Purity culture emphasizes the uncontrollable urges of men, giving men a scapegoat for not abstaining.
It’s even been argued that purity culture completely mistreats female sexuality. Purity culture curriculum centers on and emphasizes male pleasure and the uncontrollable urges of men, giving men a scapegoat for not abstaining, while shaming the women who don’t abstain. Female sexuality, healthy desire, and female pleasure are rarely if ever discussed, and their virginity is placed on a pedestal, while male virginity is considered to be less crucial to the success of a marriage.
When men aren’t held to the same standards — heck, even in the same hemisphere as the emphasis we put on female virginity — you have the resulting attitude that meaningless sex with as many partners as possible is the only way to reclaim the unhealthy attitude we have with our own sexuality.
Navigating Abstinence Culture Seriously
Purity culture, in theory, isn’t necessarily a bad thing, but it’s been stigmatized so much that, at this point, we view hookup culture as the only remedy to this mindset.
The thing is, the choice to save ourselves for marriage, whether we’re women or men, is something to be celebrated, even though our society idolizes those who have sex more than those who choose not to.
We need to recognize our female sexuality as powerful, special, and worthy of respect and care.
Perhaps the answer is not the trappings of purity culture, but abstinence culture, wherein we recognize our female sexuality as powerful, special, and worthy of respect and care. Our female sexuality and pleasure, as well as the choice to save that responsibility for the right person, is something to be commended, not denigrated or mocked by “sex positivity” advocates.
Purity culture, whether we want to believe it or not, has had serious, lasting side effects for many of us with regards to our views on healthy sexuality, genuine desire, and even marriage. It holds women to high standards and high callings, but does it do the same to the men it raises? That remains to be seen.
What’s the saying, TikTok? Can’t make a wife out of a hoe? Cue the eye roll.

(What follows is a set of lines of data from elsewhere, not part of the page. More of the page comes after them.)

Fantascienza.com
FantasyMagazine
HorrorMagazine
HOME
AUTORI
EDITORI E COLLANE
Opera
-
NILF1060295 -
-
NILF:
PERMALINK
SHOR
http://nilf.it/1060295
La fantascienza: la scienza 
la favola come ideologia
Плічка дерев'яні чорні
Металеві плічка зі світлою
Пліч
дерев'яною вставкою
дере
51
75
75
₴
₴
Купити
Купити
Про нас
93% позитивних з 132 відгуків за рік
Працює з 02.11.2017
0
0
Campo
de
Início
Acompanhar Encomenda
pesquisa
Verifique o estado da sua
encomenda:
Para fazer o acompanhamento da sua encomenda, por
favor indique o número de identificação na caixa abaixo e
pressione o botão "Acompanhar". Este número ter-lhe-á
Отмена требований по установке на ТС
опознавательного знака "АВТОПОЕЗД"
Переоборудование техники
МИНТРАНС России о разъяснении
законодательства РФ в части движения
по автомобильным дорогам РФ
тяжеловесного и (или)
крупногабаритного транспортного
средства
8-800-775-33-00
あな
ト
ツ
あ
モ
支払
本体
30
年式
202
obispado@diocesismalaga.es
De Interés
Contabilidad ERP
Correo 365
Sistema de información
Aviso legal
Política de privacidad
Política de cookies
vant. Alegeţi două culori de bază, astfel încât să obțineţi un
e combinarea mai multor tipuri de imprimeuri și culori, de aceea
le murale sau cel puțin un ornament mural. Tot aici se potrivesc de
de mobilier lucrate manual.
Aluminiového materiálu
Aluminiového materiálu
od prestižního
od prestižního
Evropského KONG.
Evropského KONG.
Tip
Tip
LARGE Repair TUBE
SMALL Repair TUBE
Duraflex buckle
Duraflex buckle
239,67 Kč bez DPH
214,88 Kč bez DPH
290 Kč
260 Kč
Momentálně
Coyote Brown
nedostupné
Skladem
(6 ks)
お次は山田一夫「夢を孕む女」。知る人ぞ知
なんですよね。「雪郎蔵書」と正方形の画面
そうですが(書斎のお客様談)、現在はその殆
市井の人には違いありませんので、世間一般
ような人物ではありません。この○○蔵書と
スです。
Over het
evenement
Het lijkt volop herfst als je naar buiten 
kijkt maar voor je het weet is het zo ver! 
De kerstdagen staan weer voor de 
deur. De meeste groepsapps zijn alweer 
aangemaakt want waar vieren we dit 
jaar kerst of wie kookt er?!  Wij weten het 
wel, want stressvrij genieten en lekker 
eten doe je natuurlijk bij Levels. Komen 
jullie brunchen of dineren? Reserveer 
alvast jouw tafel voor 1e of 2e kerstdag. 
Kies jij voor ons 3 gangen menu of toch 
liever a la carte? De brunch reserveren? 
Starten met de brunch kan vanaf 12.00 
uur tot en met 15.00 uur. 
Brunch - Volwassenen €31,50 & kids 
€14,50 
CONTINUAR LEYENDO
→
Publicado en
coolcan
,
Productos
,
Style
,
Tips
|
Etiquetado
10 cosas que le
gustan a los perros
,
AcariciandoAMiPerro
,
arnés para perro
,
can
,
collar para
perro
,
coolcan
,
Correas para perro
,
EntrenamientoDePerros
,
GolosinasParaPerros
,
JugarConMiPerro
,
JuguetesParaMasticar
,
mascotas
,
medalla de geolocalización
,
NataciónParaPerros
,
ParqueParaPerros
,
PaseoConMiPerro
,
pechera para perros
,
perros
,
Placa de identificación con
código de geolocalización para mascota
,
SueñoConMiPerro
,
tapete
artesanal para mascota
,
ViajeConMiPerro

There are tons of women out in the world now who are struggling with viewing their own bodies as the enemy. We place all of the responsibility on women and that, coupled with instilling the belief that they can’t have happy marriages or relationships should they choose to contradict the tenets of this culture, results in widespread confusion, anguish, and hardship, when it comes to both healthy sexuality and religion.
While I don’t believe the principles of purity or abstinence culture are inherently bad — on the contrary, abstinence has many proven advantages — the scales have been tipped unfavorably.
The culprit for the way our culture is right now is the double standard that tells men to explore and women to bear the brunt of those choices. If abstinence culture is ever going to really function to benefit us, then we need to be holding both male and female responsibility and choice equally.